An early example of Hitler’s auto­cratic, anti­demo­cratic intol­­er­ance was his party’s radi­cal reac­tion to Erich Maria Remarque’s 1929 World War I novel All Quiet on the Western Front and the sub­se­quent 1930 Hollywood release by the same name. Selling 2.5 mil­lion books in 18 months, the pop­u­lar anti-war senti­ment in the book and film—a sear­ing indict­ment of the Great War—ran counter to Hitler’s ultra­na­tionalist ten­den­cies. He and his SA storm­troopers, along with other Nazi Party para­mili­tary orga­ni­zations like the Hitler­jugend (Hitler Youth), which was an arm of the Sturm­abteilunng until May 1932, fomented book burnings of the novel and dis­rupted movie showings, which included launching stink bombs, spreading sneezing power, and chanting “Juden­film” (Jewish movie) in thea­ters showing the film. The novel, its sequel, and the movie were banned in Nazi Germany.—Norm Haskett



Rise and Fall of Sturmabteilung (SA) Chief Ernst Roehm (1887–1934)

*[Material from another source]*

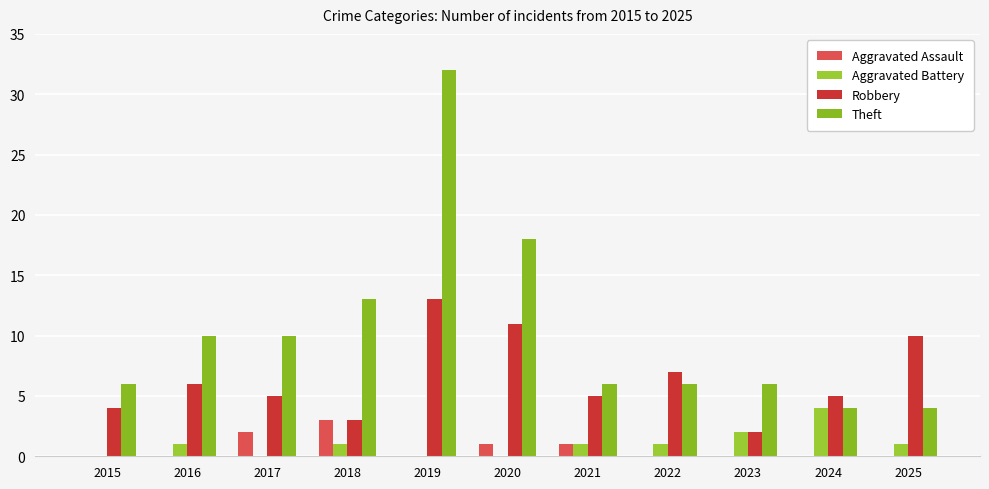

Reading left to right, list all the values displayed in this chart.

Aggravated Assault: 2015=0	2016=0	2017=2	2018=3	2019=0	2020=1	2021=1	2022=0	2023=0	2024=0	2025=0
Aggravated Battery: 2015=0	2016=1	2017=0	2018=1	2019=0	2020=0	2021=1	2022=1	2023=2	2024=4	2025=1
Robbery: 2015=4	2016=6	2017=5	2018=3	2019=13	2020=11	2021=5	2022=7	2023=2	2024=5	2025=10
Theft: 2015=6	2016=10	2017=10	2018=13	2019=32	2020=18	2021=6	2022=6	2023=6	2024=4	2025=4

Sturmabteilung (SA), or Brownshirts, boycott of Jewish businesses, April 1, 1933Adolf Hitler with Sturmabteilung (SA), Nuremberg, August 1929

Left: Although the German public did not com­plain much when SA acti­vi­ties were directed against Jews, com­mu­nists, and socialists, by 1934 there was gen­eral con­cern about the level of civic vio­lence for which Roehm’s storm­troopers were respon­sible. Pres­i­dent Hinden­burg went so far as to inform Hitler in June 1934 that if the chancellor did not to curb the excesses of his SA, he would dissolve the government and declare martial law. This photo shows Roehm’s (and by extension, Hitler’s) thug­gish work­force in front of a Jewish shop during the boy­cott of Jewish busi­nesses in Germany on April 1, 1933. The sign says: “Germans, Atten­tion! This shop is owned by Jews. Jews damage the German eco­nomy and pay their German em­ployees star­vation wages. The prin­cipal owner is the Jew Nathan Schmidt.”

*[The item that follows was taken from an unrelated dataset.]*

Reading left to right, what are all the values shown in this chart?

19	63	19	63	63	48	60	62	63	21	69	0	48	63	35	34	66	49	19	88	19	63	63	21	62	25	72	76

Right: Hitler posing in Nuremberg’s Main Market Square, 14th-century brick Gothic Frauen­kirche (“Church of Our Lady”) as a back­drop, with SA mem­bers during the Fourth Nazi Party Con­gress, August 1–4, 1929. In the fore­ground, bedecked as usual in medals, is Hermann Goering. Goering, together with Reich Minister of Public Enlighten­ment and Pro­pa­ganda Joseph Goebbels and Schutz­staffel (SS) head Hein­rich Himm­ler, plotted the demise of the SA. Goering per­sonally reviewed the list of detainees who were to be killed in the “Night of the Long Knives.”

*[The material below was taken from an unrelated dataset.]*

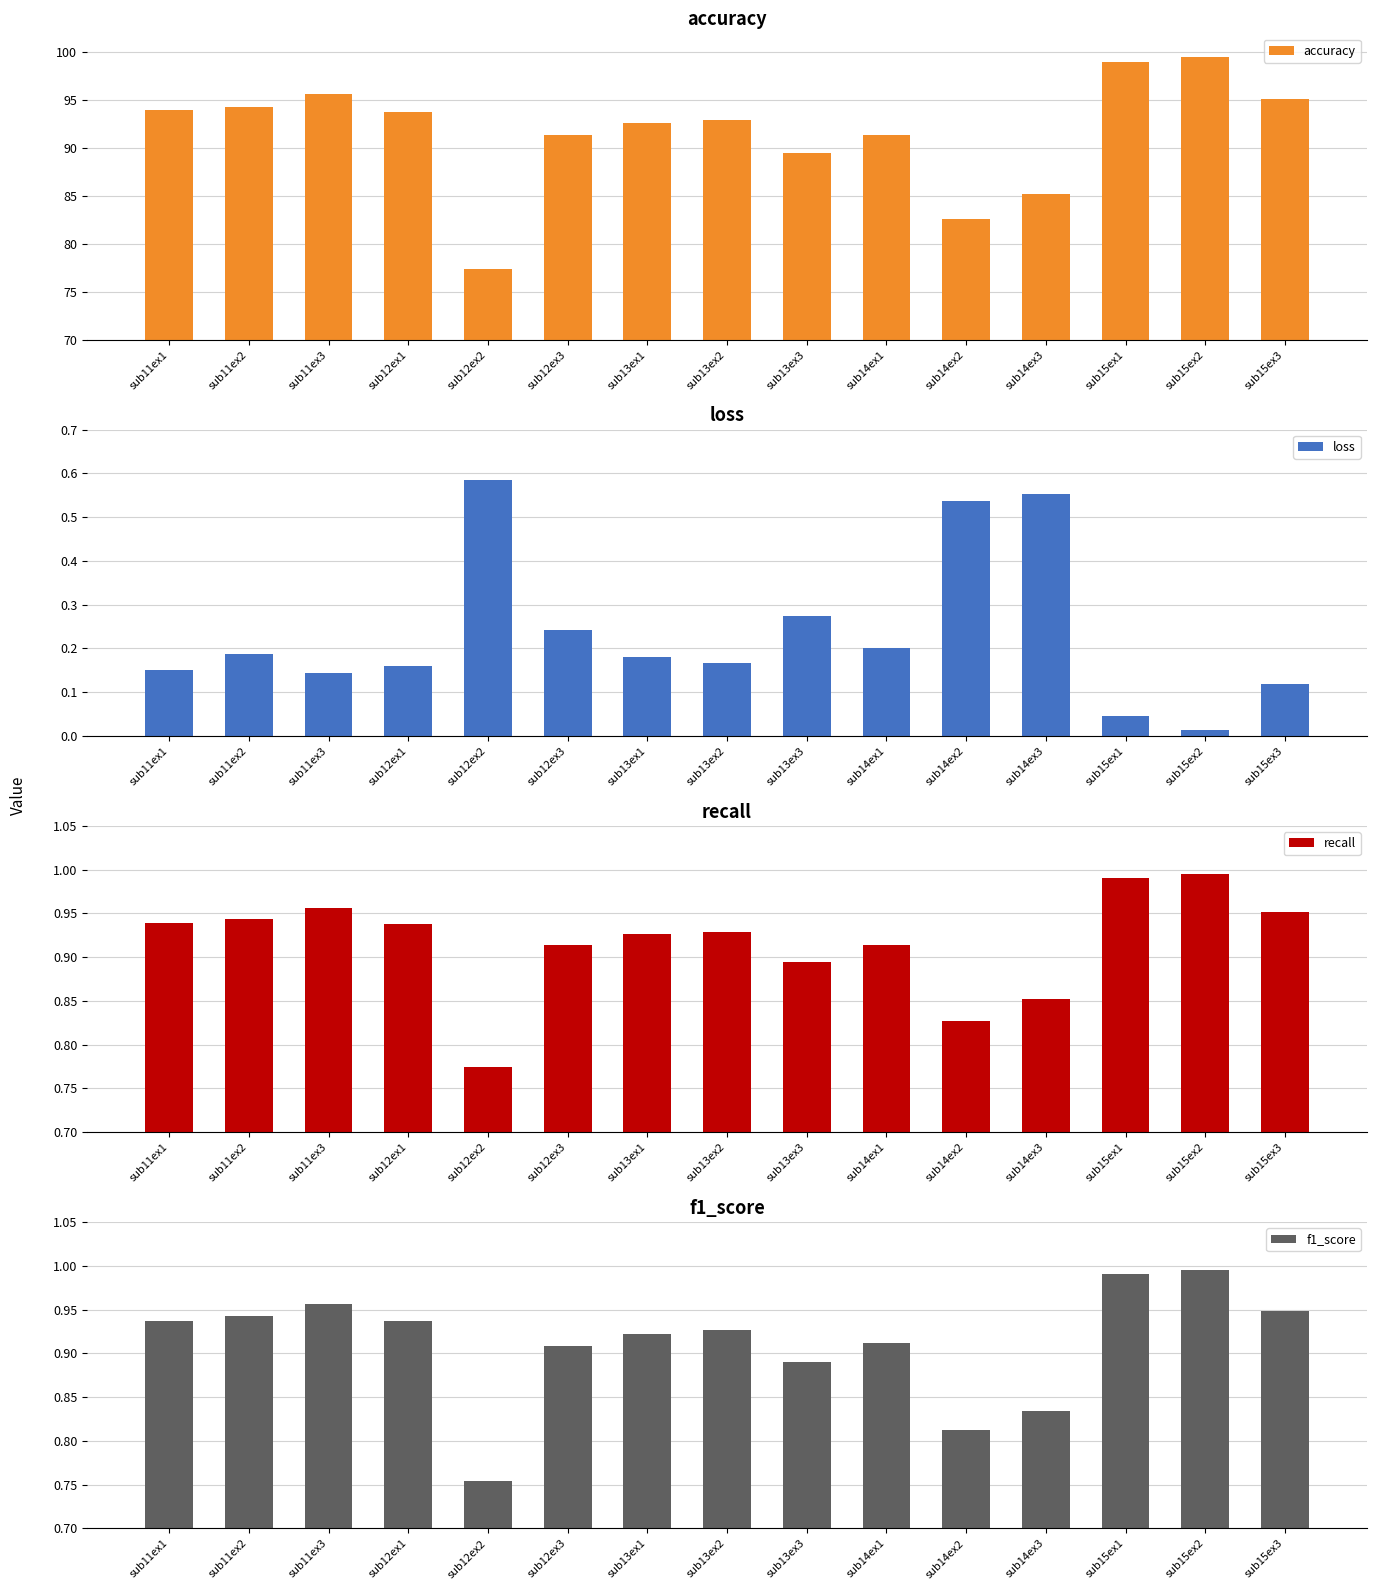

What is the difference between the maximum and minimum values in the loss series?

0.6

Adolf Hitler with Sturmabteilung (SA) Chief of Staff Ernst Roehm, 1933Sturmabteilung (SA) parade past Hitler, Nuremberg Rally 1935

Left: Mustered out of the Kaiser’s army as a cap­tain, Ernst Roehm con­tinued his mili­tary career as an ad­ju­tant in the Reichs­wehr, the much dimin­ished defense force of the Weimar Republic (1919–1935). In 1919 he joined what became the Nazi Party and he and Hitler became close friends. He was tried along with Hitler for par­ti­ci­pa­tion in the Novem­ber 1923 Munich Beer Hall Putsch. From his prison cell in Lands­berg, Bavaria, Hitler gave Roehm per­mis­sion to rebuild the Sturm­ab­teilung any way he saw fit. Under both men the SA grew to num­ber nearly 3 mil­lion men who en­gaged in street battles with com­mu­nists and Jews. Hitler is pictured with SA Chief of Staff Roehm at the 1933 Nuremberg Party Rally.

Right: Hitler triumphant. Chastened SA troops parade past Hitler during the 1935 Nurem­berg Party Rally. Hitler admitted in a speech to the Reichs­tag on July 13, 1934, that the killings con­nected with the “Night of the Long Knives” had been illegal but claimed a plot had been under­way to over­throw the govern­ment. (For his Reich­stag speech Hitler ordered the German secret police (Gestapo) to pro­duce an “offi­cial” casual­ty list: 61 shot dead, 13 allegedly died resisting arrest, and 3 sui­cides.) A tame Reichs­tag passed a mea­sure that retroactively made the action legal.